高齢化のさらなる加速で、社会保障給付費は増加に歯止めがかかりません。2023年度は予算ベースで134.3兆円と、この20年で50兆円も増えています。2025年度に140兆円になると見込まれています。2025年には人口問題が最も多い団塊世代が75歳以上の後期高齢者になり、医療費急増は避けられません。85歳以上になる2085年以降は介護費も膨らみます。政府は2040年度の社会保障給付費を190兆円と推計しています。
2001年当時の小泉純一郎首相が、社会保障が長期にわたって経済の伸び以上に拡大を続けることは事実上不可能と述べています。20年以上たってもこの軛は変わっていません。しかし、社会保障費の給付を抑える議論に踏み込まず、財源探しで迷走を続けています。
75歳以上の後期高齢者医療保険によれば、2021年度の一人あたりの医療費は、前年度比2.6%増の94万1千円にも達しています。制度を導入した2008年度から9%も増えています。1人あたり介護費も2020年度は30万円で、2008年度から26%増加しています。財源は無限ではありません。一人あたりの高齢者の医療費や介護費の増加を抑えることが必要になります。
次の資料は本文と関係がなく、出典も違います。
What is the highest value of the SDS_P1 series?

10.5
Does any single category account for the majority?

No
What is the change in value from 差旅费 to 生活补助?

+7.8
モデルは滋賀県です。2020年の調査で県民の平均寿命は男性が全国1位、女性が2位と長寿なのに、後期高齢者1人あたりの医療費と介護費は全国平均を下回っています。2001年には男性で5割超だった喫煙率の半減を目標に掲げ、生活習慣病対策も強化しています。医療費の高い県が滋賀県と同水準の単価に抑えられれば、2021年度の後期高齢者医療費は17兆円から1兆1千億円減らせた計算になります。
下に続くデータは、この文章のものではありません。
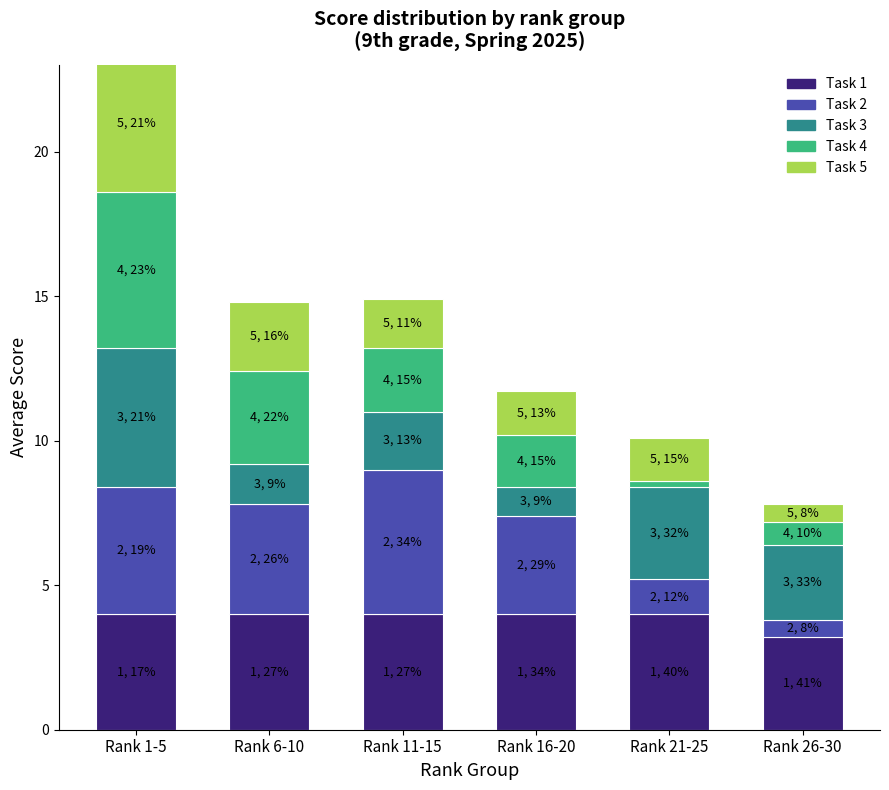

What are all the series names shown in the legend?

Task 1, Task 2, Task 3, Task 4, Task 5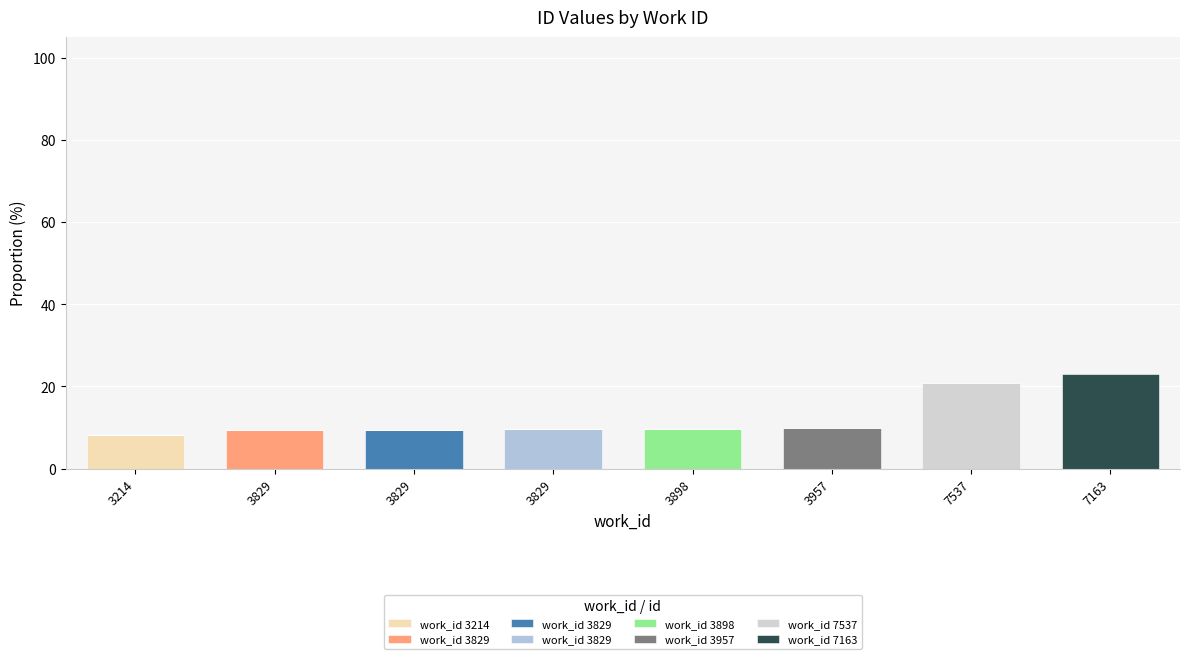

What is the label of the 7th bar from the right?

3829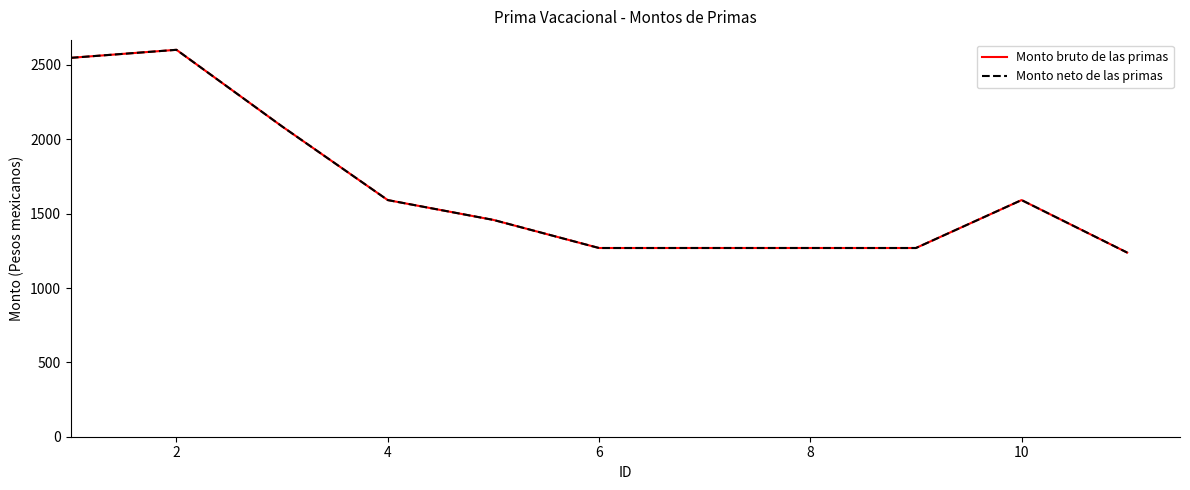

Does the chart have visible grid lines?

No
過剰病床の再編やかかりつけ医を中心とした地域医療の再構築などが、解決の糸口になると思われます。しかし、医師会などと摩擦は避けられません。年金、医療、介護に加え、これからは子ども・子育て政策向けの費用も膨らみます。医師会などとの摩擦から逃げた財源捻出に終始するようでは、社保財政の破綻は避けられません。